WHAT TO DO —
Pictures do not belong in the copy; transcribe everything else in the records exactly.

###

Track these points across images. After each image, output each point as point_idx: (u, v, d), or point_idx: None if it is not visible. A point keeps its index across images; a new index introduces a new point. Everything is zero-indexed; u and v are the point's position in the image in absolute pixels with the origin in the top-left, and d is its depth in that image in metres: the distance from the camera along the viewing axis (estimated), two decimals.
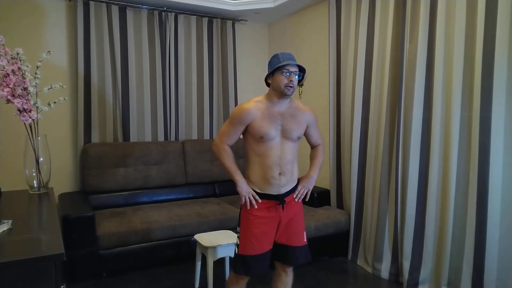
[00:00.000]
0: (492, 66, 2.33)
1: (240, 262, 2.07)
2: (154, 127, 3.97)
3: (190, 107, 4.16)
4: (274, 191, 2.04)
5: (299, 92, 4.18)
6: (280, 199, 2.04)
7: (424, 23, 2.71)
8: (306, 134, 2.19)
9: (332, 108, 3.63)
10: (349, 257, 3.45)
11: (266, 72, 2.07)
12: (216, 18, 4.22)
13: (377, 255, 3.14)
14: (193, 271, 2.90)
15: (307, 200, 2.18)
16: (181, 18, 4.03)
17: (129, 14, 3.78)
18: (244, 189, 2.03)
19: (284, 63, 1.95)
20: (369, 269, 3.22)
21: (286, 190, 2.07)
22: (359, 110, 3.28)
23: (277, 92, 2.01)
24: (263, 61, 4.64)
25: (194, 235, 2.87)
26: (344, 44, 3.45)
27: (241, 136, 2.14)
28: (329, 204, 3.73)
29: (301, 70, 2.04)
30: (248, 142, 2.07)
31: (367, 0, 3.16)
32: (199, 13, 4.10)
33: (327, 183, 3.80)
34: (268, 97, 2.06)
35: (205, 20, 4.17)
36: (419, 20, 2.72)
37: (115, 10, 3.69)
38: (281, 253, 2.11)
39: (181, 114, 4.12)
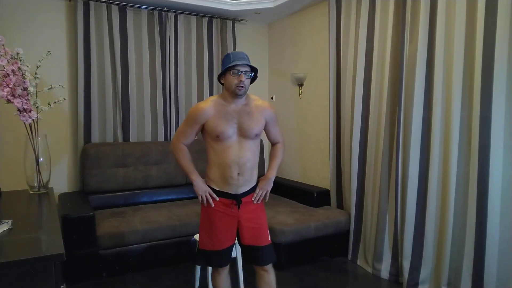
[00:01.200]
0: (492, 66, 2.33)
1: (200, 256, 2.13)
2: (154, 127, 3.97)
3: (190, 107, 4.12)
4: (232, 190, 2.05)
5: (299, 92, 4.18)
6: (237, 199, 2.06)
7: (424, 23, 2.71)
8: (265, 131, 2.17)
9: (332, 108, 3.63)
10: (349, 257, 3.45)
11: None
12: (216, 18, 4.22)
13: (377, 255, 3.14)
14: (193, 271, 2.90)
15: (266, 201, 2.18)
16: (181, 18, 4.03)
17: (129, 14, 3.78)
18: (201, 188, 2.07)
19: (234, 63, 1.94)
20: (369, 269, 3.22)
21: (244, 190, 2.08)
22: (359, 110, 3.27)
23: (230, 92, 2.00)
24: (263, 61, 4.65)
25: (194, 235, 2.87)
26: (344, 44, 3.45)
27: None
28: (329, 204, 3.73)
29: (254, 70, 2.02)
30: (207, 141, 2.09)
31: (367, 0, 3.16)
32: (199, 13, 4.10)
33: (327, 183, 3.80)
34: (223, 96, 2.06)
35: (205, 20, 4.17)
36: (419, 20, 2.72)
37: (115, 10, 3.69)
38: (250, 255, 2.13)
39: (181, 114, 4.11)
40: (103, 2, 3.62)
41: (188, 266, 3.12)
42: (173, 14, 3.97)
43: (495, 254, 2.39)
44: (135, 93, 3.84)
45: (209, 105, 2.03)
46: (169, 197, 3.82)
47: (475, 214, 2.46)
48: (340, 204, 3.64)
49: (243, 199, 2.08)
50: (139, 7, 3.81)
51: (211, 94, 4.26)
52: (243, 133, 2.02)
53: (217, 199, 2.06)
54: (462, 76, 2.53)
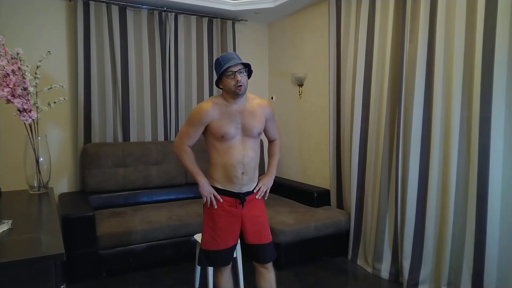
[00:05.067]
0: (492, 66, 2.33)
1: (203, 256, 2.13)
2: (154, 127, 3.98)
3: (190, 107, 4.15)
4: (235, 189, 2.07)
5: (299, 92, 4.18)
6: (240, 198, 2.07)
7: (424, 23, 2.71)
8: (264, 128, 2.19)
9: (332, 108, 3.63)
10: (349, 257, 3.45)
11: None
12: (216, 18, 4.22)
13: (377, 255, 3.14)
14: (193, 271, 2.90)
15: (266, 198, 2.21)
16: (181, 18, 4.03)
17: (129, 14, 3.78)
18: (206, 189, 2.08)
19: (225, 66, 1.95)
20: (369, 269, 3.22)
21: (248, 190, 2.10)
22: (359, 110, 3.27)
23: (230, 94, 2.01)
24: (263, 61, 4.65)
25: (194, 235, 2.87)
26: (344, 44, 3.45)
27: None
28: (329, 204, 3.72)
29: (246, 65, 2.02)
30: (210, 141, 2.08)
31: (367, 0, 3.16)
32: (199, 13, 4.10)
33: (327, 183, 3.80)
34: (224, 97, 2.07)
35: (205, 20, 4.17)
36: (419, 20, 2.72)
37: (115, 10, 3.69)
38: (255, 253, 2.15)
39: (181, 114, 4.12)
40: (103, 2, 3.62)
41: (188, 266, 3.12)
42: (173, 14, 3.97)
43: (495, 254, 2.39)
44: (135, 93, 3.84)
45: (212, 106, 2.03)
46: (169, 197, 3.82)
47: (475, 214, 2.46)
48: (340, 204, 3.64)
49: (247, 198, 2.10)
50: (139, 7, 3.81)
51: (211, 94, 4.26)
52: (246, 132, 2.04)
53: (221, 200, 2.08)
54: (462, 76, 2.53)
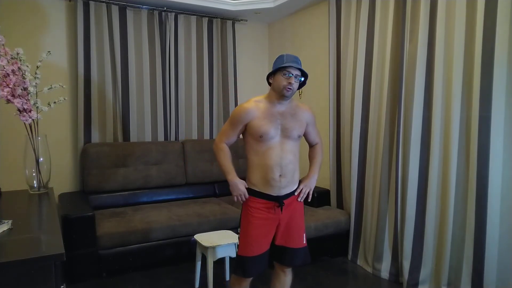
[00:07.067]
0: (491, 66, 2.34)
1: (239, 263, 2.08)
2: (154, 127, 3.98)
3: (190, 107, 4.16)
4: (274, 192, 2.04)
5: (299, 92, 4.18)
6: (279, 201, 2.04)
7: (424, 23, 2.71)
8: (305, 133, 2.19)
9: (332, 108, 3.63)
10: (349, 257, 3.45)
11: (266, 72, 2.07)
12: (216, 18, 4.22)
13: (377, 255, 3.14)
14: (193, 271, 2.90)
15: (309, 200, 2.17)
16: (181, 18, 4.03)
17: (129, 14, 3.78)
18: (236, 188, 2.05)
19: (286, 64, 1.96)
20: (369, 269, 3.22)
21: (286, 192, 2.06)
22: (359, 110, 3.28)
23: (276, 93, 2.02)
24: (263, 61, 4.65)
25: (194, 235, 2.87)
26: (344, 44, 3.45)
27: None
28: (329, 204, 3.72)
29: (304, 75, 2.04)
30: (248, 142, 2.07)
31: (367, 0, 3.16)
32: (199, 13, 4.10)
33: (327, 183, 3.80)
34: (269, 97, 2.07)
35: (205, 20, 4.17)
36: (419, 20, 2.72)
37: (115, 10, 3.69)
38: (279, 254, 2.11)
39: (181, 114, 4.12)
40: (103, 2, 3.62)
41: (188, 266, 3.12)
42: (173, 14, 3.97)
43: (495, 254, 2.39)
44: (135, 93, 3.84)
45: (252, 105, 2.04)
46: (169, 197, 3.82)
47: (475, 214, 2.47)
48: (340, 204, 3.64)
49: (286, 201, 2.05)
50: (139, 7, 3.81)
51: (211, 94, 4.26)
52: (286, 134, 2.02)
53: (247, 196, 2.05)
54: (462, 76, 2.53)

###

RESULT OF THE EXERCISE —
Track these points across images. After each image, output each point as point_idx: (u, v, d), or point_idx: None if it is not visible. A point keeps its index across images; a new index introduces a new point. Everything is zero-indexed; u and v are the point's position in the image in absolute pixels with the origin in the top-left, and d is its depth in that image in metres: the distance from the camera along the viewing axis (estimated), two decimals.
[00:00.000]
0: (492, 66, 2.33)
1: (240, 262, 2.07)
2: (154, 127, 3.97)
3: (190, 107, 4.16)
4: (274, 191, 2.04)
5: (299, 92, 4.18)
6: (280, 199, 2.04)
7: (424, 23, 2.71)
8: (306, 134, 2.19)
9: (332, 108, 3.63)
10: (349, 257, 3.45)
11: (266, 72, 2.07)
12: (216, 18, 4.22)
13: (377, 255, 3.14)
14: (193, 271, 2.90)
15: (307, 200, 2.18)
16: (181, 18, 4.03)
17: (129, 14, 3.78)
18: (244, 189, 2.03)
19: (284, 63, 1.95)
20: (369, 269, 3.22)
21: (286, 190, 2.07)
22: (359, 110, 3.28)
23: (277, 92, 2.01)
24: (263, 61, 4.64)
25: (194, 235, 2.87)
26: (344, 44, 3.45)
27: (241, 136, 2.14)
28: (329, 204, 3.73)
29: (301, 70, 2.04)
30: (248, 142, 2.07)
31: (367, 0, 3.16)
32: (199, 13, 4.10)
33: (327, 183, 3.80)
34: (268, 97, 2.06)
35: (205, 20, 4.17)
36: (419, 20, 2.72)
37: (115, 10, 3.69)
38: (281, 253, 2.11)
39: (181, 114, 4.12)
[00:01.200]
0: (492, 66, 2.33)
1: (200, 256, 2.13)
2: (154, 127, 3.97)
3: (190, 107, 4.12)
4: (232, 190, 2.05)
5: (299, 92, 4.18)
6: (237, 199, 2.06)
7: (424, 23, 2.71)
8: (265, 131, 2.17)
9: (332, 108, 3.63)
10: (349, 257, 3.45)
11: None
12: (216, 18, 4.22)
13: (377, 255, 3.14)
14: (193, 271, 2.90)
15: (266, 201, 2.18)
16: (181, 18, 4.03)
17: (129, 14, 3.78)
18: (201, 188, 2.07)
19: (234, 63, 1.94)
20: (369, 269, 3.22)
21: (244, 190, 2.08)
22: (359, 110, 3.27)
23: (230, 92, 2.00)
24: (263, 61, 4.65)
25: (194, 235, 2.87)
26: (344, 44, 3.45)
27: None
28: (329, 204, 3.73)
29: (254, 70, 2.02)
30: (207, 141, 2.09)
31: (367, 0, 3.16)
32: (199, 13, 4.10)
33: (327, 183, 3.80)
34: (223, 96, 2.06)
35: (205, 20, 4.17)
36: (419, 20, 2.72)
37: (115, 10, 3.69)
38: (250, 255, 2.13)
39: (181, 114, 4.11)
40: (103, 2, 3.62)
41: (188, 266, 3.12)
42: (173, 14, 3.97)
43: (495, 254, 2.39)
44: (135, 93, 3.84)
45: (209, 105, 2.03)
46: (169, 197, 3.82)
47: (475, 214, 2.46)
48: (340, 204, 3.64)
49: (243, 199, 2.08)
50: (139, 7, 3.81)
51: (211, 94, 4.26)
52: (243, 133, 2.02)
53: (217, 199, 2.06)
54: (462, 76, 2.53)
[00:05.067]
0: (492, 66, 2.33)
1: (203, 256, 2.13)
2: (154, 127, 3.98)
3: (190, 107, 4.15)
4: (235, 189, 2.07)
5: (299, 92, 4.18)
6: (240, 198, 2.07)
7: (424, 23, 2.71)
8: (264, 128, 2.19)
9: (332, 108, 3.63)
10: (349, 257, 3.45)
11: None
12: (216, 18, 4.22)
13: (377, 255, 3.14)
14: (193, 271, 2.90)
15: (266, 198, 2.21)
16: (181, 18, 4.03)
17: (129, 14, 3.78)
18: (206, 189, 2.08)
19: (225, 66, 1.95)
20: (369, 269, 3.22)
21: (248, 190, 2.10)
22: (359, 110, 3.27)
23: (230, 94, 2.01)
24: (263, 61, 4.65)
25: (194, 235, 2.87)
26: (344, 44, 3.45)
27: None
28: (329, 204, 3.72)
29: (246, 65, 2.02)
30: (210, 141, 2.08)
31: (367, 0, 3.16)
32: (199, 13, 4.10)
33: (327, 183, 3.80)
34: (224, 97, 2.07)
35: (205, 20, 4.17)
36: (419, 20, 2.72)
37: (115, 10, 3.69)
38: (255, 253, 2.15)
39: (181, 114, 4.12)
40: (103, 2, 3.62)
41: (188, 266, 3.12)
42: (173, 14, 3.97)
43: (495, 254, 2.39)
44: (135, 93, 3.84)
45: (212, 106, 2.03)
46: (169, 197, 3.82)
47: (475, 214, 2.46)
48: (340, 204, 3.64)
49: (247, 198, 2.10)
50: (139, 7, 3.81)
51: (211, 94, 4.26)
52: (246, 132, 2.04)
53: (221, 200, 2.08)
54: (462, 76, 2.53)
[00:07.067]
0: (491, 66, 2.34)
1: (239, 263, 2.08)
2: (154, 127, 3.98)
3: (190, 107, 4.16)
4: (274, 192, 2.04)
5: (299, 92, 4.18)
6: (279, 201, 2.04)
7: (424, 23, 2.71)
8: (305, 133, 2.19)
9: (332, 108, 3.63)
10: (349, 257, 3.45)
11: (266, 72, 2.07)
12: (216, 18, 4.22)
13: (377, 255, 3.14)
14: (193, 271, 2.90)
15: (309, 200, 2.17)
16: (181, 18, 4.03)
17: (129, 14, 3.78)
18: (236, 188, 2.05)
19: (286, 64, 1.96)
20: (369, 269, 3.22)
21: (286, 192, 2.06)
22: (359, 110, 3.28)
23: (276, 93, 2.02)
24: (263, 61, 4.65)
25: (194, 235, 2.87)
26: (344, 44, 3.45)
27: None
28: (329, 204, 3.72)
29: (304, 75, 2.04)
30: (248, 142, 2.07)
31: (367, 0, 3.16)
32: (199, 13, 4.10)
33: (327, 183, 3.80)
34: (269, 97, 2.07)
35: (205, 20, 4.17)
36: (419, 20, 2.72)
37: (115, 10, 3.69)
38: (279, 254, 2.11)
39: (181, 114, 4.12)
40: (103, 2, 3.62)
41: (188, 266, 3.12)
42: (173, 14, 3.97)
43: (495, 254, 2.39)
44: (135, 93, 3.84)
45: (252, 105, 2.04)
46: (169, 197, 3.82)
47: (475, 214, 2.47)
48: (340, 204, 3.64)
49: (286, 201, 2.05)
50: (139, 7, 3.81)
51: (211, 94, 4.26)
52: (286, 134, 2.02)
53: (247, 196, 2.05)
54: (462, 76, 2.53)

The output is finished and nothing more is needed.